In the U.S., Apple is facing a landmark antitrust case brought by the Department of Justice and 16 states, alongside several private suits — even as it scored a recent win in a long‑running consumer class action.

  • The DOJ lawsuit, filed in March 2024, accuses Apple of monopolizing smartphone markets in violation of Section 2 of the Sherman Act by using contracts and technical restrictions to lock in users and developers. Alleged conduct includes limiting cloud‑gaming apps, “super apps,” cross‑platform messaging, third‑party smartwatches, and competing digital wallets. Apple denies the accusations.  [41]
  • On June 30, 2025, Judge Julien Neals in New Jersey denied Apple’s motion to dismiss, ruling that the DOJ had plausibly alleged monopoly power and anti‑competitive conduct in U.S. smartphone and high‑end smartphone markets. The case now moves toward discovery and a potential trial later this decade.  [42]
  • Also in June, Swiss privacy‑focused company Proton filed a proposed class action in California, alleging that Apple maintains an illegal monopoly over iPhone app distribution and payment processing, forcing developers into Apple’s commission structure.  [43]

At the same time, Apple secured a legal victory in another front: on October 27, 2025, a federal judge in California decertified a long‑standing class action covering tens of millions of iOS users who claimed Apple’s App Store monopoly led to higher app prices. The court found the plaintiffs’ damages model could not reliably show class‑wide harm.  [44]

Taken together with the EU and Indian matters, the picture is clear: Apple’s ecosystem — especially the App Store, data‑tracking rules and default services — will remain under intense regulatory and legal scrutiny for years.
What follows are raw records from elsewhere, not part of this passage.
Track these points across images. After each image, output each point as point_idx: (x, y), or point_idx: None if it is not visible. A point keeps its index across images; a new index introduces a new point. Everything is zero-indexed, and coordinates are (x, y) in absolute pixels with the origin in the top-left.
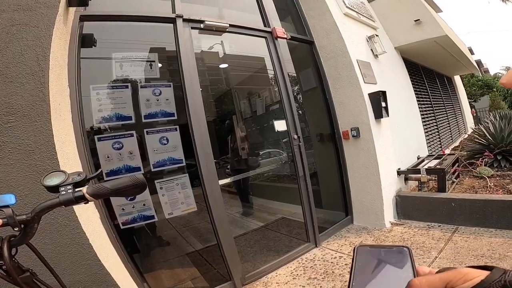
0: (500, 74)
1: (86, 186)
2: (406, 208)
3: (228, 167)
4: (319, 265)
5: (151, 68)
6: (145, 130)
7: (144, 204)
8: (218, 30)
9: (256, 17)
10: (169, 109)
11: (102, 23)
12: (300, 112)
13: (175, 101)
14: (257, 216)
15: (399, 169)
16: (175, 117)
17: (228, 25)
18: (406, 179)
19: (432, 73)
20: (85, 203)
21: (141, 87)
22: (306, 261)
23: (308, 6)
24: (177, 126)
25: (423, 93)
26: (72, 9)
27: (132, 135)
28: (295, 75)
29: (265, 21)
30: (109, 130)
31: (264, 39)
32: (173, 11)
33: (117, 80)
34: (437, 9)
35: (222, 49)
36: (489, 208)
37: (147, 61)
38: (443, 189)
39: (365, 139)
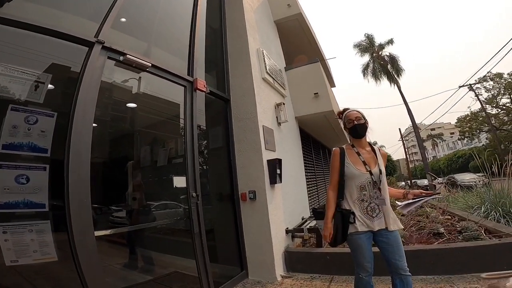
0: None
1: None
2: (293, 262)
3: (114, 215)
4: None
5: (35, 89)
6: None
7: None
8: (137, 67)
9: (183, 62)
10: (41, 143)
11: (6, 28)
12: (204, 167)
13: (54, 135)
14: (145, 269)
15: (287, 228)
16: (47, 154)
17: (150, 64)
18: (293, 237)
19: (318, 144)
20: None
21: (12, 109)
22: None
23: (235, 64)
24: (47, 166)
25: (309, 163)
26: None
27: None
28: (205, 130)
29: (190, 69)
30: None
31: (183, 88)
32: (96, 35)
33: None
34: (332, 84)
35: (138, 86)
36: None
37: (33, 80)
38: (320, 245)
39: (260, 202)
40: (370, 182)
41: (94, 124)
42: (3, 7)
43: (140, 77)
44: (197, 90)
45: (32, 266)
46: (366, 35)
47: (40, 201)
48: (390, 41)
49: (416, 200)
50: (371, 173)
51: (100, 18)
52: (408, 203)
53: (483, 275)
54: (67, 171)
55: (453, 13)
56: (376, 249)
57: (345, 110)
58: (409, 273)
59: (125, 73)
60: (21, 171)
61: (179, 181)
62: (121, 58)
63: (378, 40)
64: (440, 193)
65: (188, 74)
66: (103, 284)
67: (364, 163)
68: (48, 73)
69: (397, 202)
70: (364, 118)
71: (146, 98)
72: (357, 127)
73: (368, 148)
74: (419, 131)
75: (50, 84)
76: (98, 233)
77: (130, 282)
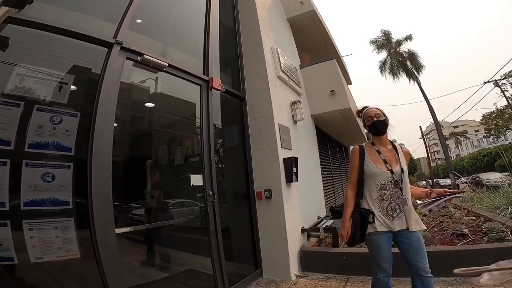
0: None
1: None
2: (308, 261)
3: (133, 212)
4: None
5: (59, 90)
6: (24, 161)
7: (0, 244)
8: (154, 67)
9: (198, 62)
10: (65, 142)
11: (30, 30)
12: (220, 166)
13: (77, 134)
14: (161, 266)
15: (303, 227)
16: (72, 153)
17: (167, 64)
18: (308, 236)
19: (334, 142)
20: None
21: (37, 109)
22: None
23: (249, 63)
24: (71, 164)
25: (325, 161)
26: (4, 8)
27: (4, 164)
28: (221, 129)
29: (205, 69)
30: None
31: (199, 87)
32: (115, 35)
33: (9, 96)
34: (349, 82)
35: (155, 86)
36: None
37: (57, 81)
38: (336, 244)
39: (276, 201)
40: (391, 181)
41: (114, 124)
42: (24, 9)
43: (157, 77)
44: (212, 89)
45: (55, 262)
46: (383, 31)
47: (64, 199)
48: (409, 37)
49: (438, 198)
50: (392, 172)
51: (117, 20)
52: (430, 202)
53: (456, 270)
54: (90, 169)
55: (457, 10)
56: (394, 249)
57: (364, 108)
58: (431, 275)
59: (142, 73)
60: (47, 170)
61: (196, 180)
62: (139, 58)
63: (394, 36)
64: (464, 191)
65: (204, 73)
66: (121, 281)
67: (385, 162)
68: (70, 74)
69: (417, 201)
70: (384, 115)
71: (163, 98)
72: (376, 124)
73: (390, 146)
74: (442, 128)
75: (73, 85)
76: (117, 230)
77: (147, 279)
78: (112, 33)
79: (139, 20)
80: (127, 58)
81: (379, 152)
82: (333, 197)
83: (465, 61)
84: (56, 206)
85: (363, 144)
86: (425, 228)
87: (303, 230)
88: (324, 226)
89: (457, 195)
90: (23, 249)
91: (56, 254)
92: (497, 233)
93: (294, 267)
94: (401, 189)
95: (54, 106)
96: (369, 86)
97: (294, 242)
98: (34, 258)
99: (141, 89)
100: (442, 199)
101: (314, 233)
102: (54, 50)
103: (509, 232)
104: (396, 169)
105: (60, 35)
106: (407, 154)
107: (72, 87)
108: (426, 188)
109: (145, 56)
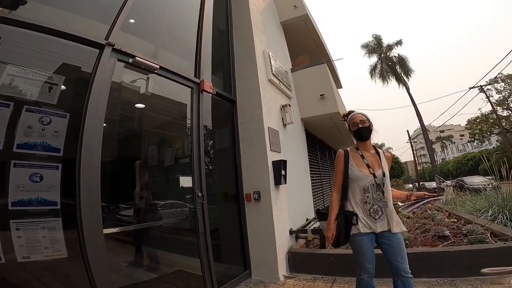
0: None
1: None
2: (296, 262)
3: (121, 213)
4: None
5: (49, 91)
6: (12, 162)
7: None
8: (145, 69)
9: (190, 64)
10: (54, 143)
11: (21, 30)
12: (210, 167)
13: (66, 135)
14: (150, 267)
15: (291, 229)
16: (60, 154)
17: (158, 66)
18: (296, 238)
19: (324, 146)
20: None
21: (27, 110)
22: None
23: (241, 66)
24: (60, 164)
25: (315, 164)
26: None
27: None
28: (211, 131)
29: (197, 71)
30: None
31: (190, 89)
32: (107, 37)
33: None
34: (339, 85)
35: (146, 87)
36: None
37: (47, 82)
38: (324, 246)
39: (265, 203)
40: (373, 185)
41: (104, 124)
42: (17, 9)
43: (148, 77)
44: (203, 92)
45: (41, 262)
46: (374, 35)
47: (52, 199)
48: (399, 42)
49: (418, 201)
50: (374, 176)
51: (110, 21)
52: (410, 204)
53: (485, 270)
54: (79, 170)
55: (449, 11)
56: (378, 251)
57: (350, 112)
58: (411, 275)
59: (133, 74)
60: (35, 170)
61: (185, 181)
62: (130, 60)
63: (385, 39)
64: (442, 195)
65: (195, 76)
66: (109, 281)
67: (368, 166)
68: (61, 75)
69: (399, 203)
70: (369, 121)
71: (153, 99)
72: (361, 130)
73: (373, 151)
74: (428, 133)
75: (63, 86)
76: (106, 231)
77: (135, 280)
78: (104, 34)
79: (132, 20)
80: (119, 60)
81: (362, 157)
82: (322, 198)
83: (458, 63)
84: (43, 206)
85: (348, 149)
86: (406, 229)
87: (291, 232)
88: (312, 227)
89: (435, 198)
90: (10, 248)
91: (44, 254)
92: (476, 235)
93: (282, 268)
94: (382, 192)
95: (43, 106)
96: (363, 88)
97: (283, 243)
98: (20, 257)
99: (132, 90)
100: (421, 201)
101: (302, 235)
102: (45, 50)
103: (488, 234)
104: (378, 173)
105: (51, 36)
106: (389, 159)
107: (62, 87)
108: (412, 191)
109: (136, 58)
What it all means for Apple’s next chapter

Zooming out, several themes define Apple’s position heading into 2026:

  • AI at the center – Apple Intelligence and the M5 chip make clear that Apple sees on‑device and tightly integrated AI as its main competitive edge, rather than the cloud‑only approach of some rivals.
  • Services and content as stabilizers – Record Services revenue, App Store Awards, Apple Music’s Artist of the Year and the MLS deal all reinforce Apple’s strategy of deepening engagement and recurring revenue around its devices.  [45]
  • Industrial and climate commitments – The $600 billion U.S. investment plan and global Restore Fund projects show Apple betting that control over manufacturing and a credible climate story are now competitive necessities, not optional extras.  [46]
  • Regulatory risk as a constant – From DMA fines and new gatekeeper probes to U.S. and Indian antitrust cases, Apple’s business model is being probed on multiple fronts. Outcomes could affect fees, default settings, distribution rules and margins — even if they won’t change overnight.  [47]

For consumers, the near‑term impact is mostly upside: smarter features on existing devices, powerful new Macs and iPads, more content in Apple’s services, and incremental changes to how apps can bill and communicate prices — particularly in the EU.

For Apple itself, 2025 looks like a balancing act: leveraging AI and silicon to keep its ecosystem attractive and sticky, while adapting just enough to regulators’ demands to avoid more severe remedies.

How that balance holds — especially if gatekeeper designations expand and the DOJ case proceeds to trial — will be one of the biggest tech stories to watch in the years ahead.